Ukraine crisis: UK 'cannot allow armed forces to collapse'
The UK is not planning to send arms to Ukraine but it cannot allow its armed forces to collapse, the foreign secretary has said.
Philip Hammond told the Commons there needed to be "a diplomatic solution" to the conflict but the UK would keep its no-arms decision "under review".
His statement comes amid an escalation in fighting between government forces and pro-Russian separatist rebels.
The US has said it has not ruled out sending "lethal defensive weapons".
Ukraine's Western allies accuse Russia of sending in troops and armour to help the rebels - an allegation repeatedly denied by the government in Moscow.
The leaders of Ukraine, Russia, France and Germany are due to meet on Wednesday to hammer out a peace deal.
In a statement to the Commons, Mr Hammond said fighting in the eastern regions of Ukraine resembled a "small-scale conventional war".
He said Britain supplied non-lethal equipment - such as helmets, body armour and fuel - to the Ukrainian armed forces to help prevent causalities, and it was up to each country in the Nato alliance to decide whether to supply lethal aid.
"The UK is not planning to do so but we reserve the right to keep this position under review.

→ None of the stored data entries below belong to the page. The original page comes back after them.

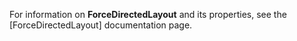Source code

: For information on **ForceDirectedLayout** and its properties, see the [ForceDirectedLayout] documentation page.
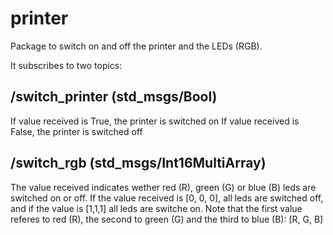 # printer
Package to switch on and off the printer and the LEDs (RGB).

It subscribes to two topics:

## /switch_printer (std_msgs/Bool)
If value received is True, the printer is switched on
If value received is False, the printer is switched off

## /switch_rgb (std_msgs/Int16MultiArray)
The value received indicates wether red (R), green (G) or blue (B) leds are switched on or off.
If the value received is [0, 0, 0], all leds are switched off, and if the value is [1,1,1] all leds are switche on.
Note that the first value referes to red (R), the second to green (G) and the third to blue (B): [R, G, B]
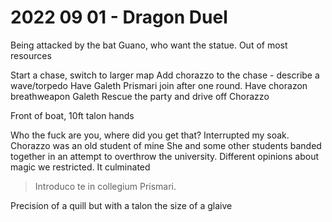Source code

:# 2022 09 01 - Dragon Duel

Being attacked by the bat Guano, who want the statue.
Out of most resources

Start a chase, switch to larger map
Add chorazzo to the chase - describe a wave/torpedo
Have Galeth Prismari join after one round.
Have chorazon breathweapon Galeth
Rescue the party and drive off Chorazzo

Front of boat, 10ft talon hands

Who the fuck are you, where did you get that?
Interrupted my soak.
Chorazzo was an old student of mine
She and some other students banded together in an attempt to overthrow the university.
Different opinions about magic we restricted.
It culminated 

  
> Introduco te in collegium Prismari.

Precision of a quill but with a talon the size of a glaive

Different members of the alliance take nuanced positions on this question and are entitled to do so," he said.
"However, we share a clear understanding that, while there is no military solution to this conflict, we could not allow the Ukrainian armed forces to collapse."
US President Barack Obama said on Monday he had not ruled out supplying "lethal defensive weapons" to Ukraine if diplomacy failed.
Labour MP and former Foreign Secretary Jack Straw said Russia "would regard any provision of lethal aid" by an individual country as a Nato decision and would "respond in a similar way".
Shadow foreign secretary Douglas Alexander called the Ukraine crisis "a conflict of profound civilian suffering".
"We must continue with a robust and united international response," he told the Commons.
Fighting started in eastern Ukraine in April 2014 and raged for months until a deal was struck between the government and the separatists.
But the ceasefire never held entirely and the start of this year saw the rebels begin a new push to take control of more areas.
Mr Hammond told the Commons more than 5,000 people are estimated to have been killed since the crisis began and more than 1.5m people displaced.
"In recent weeks, Russia has aggravated the effects of its initial incursion by stepping up the military support it provides to its proxies," he said.
Last week, Defence Secretary Michael Fallon announced that the UK would play a lead role in a "high- readiness" Nato force that would be established in Eastern Europe.
Britain will send up to 1,000 troops and four RAF Typhoon jets for "air policing" across the Baltic states.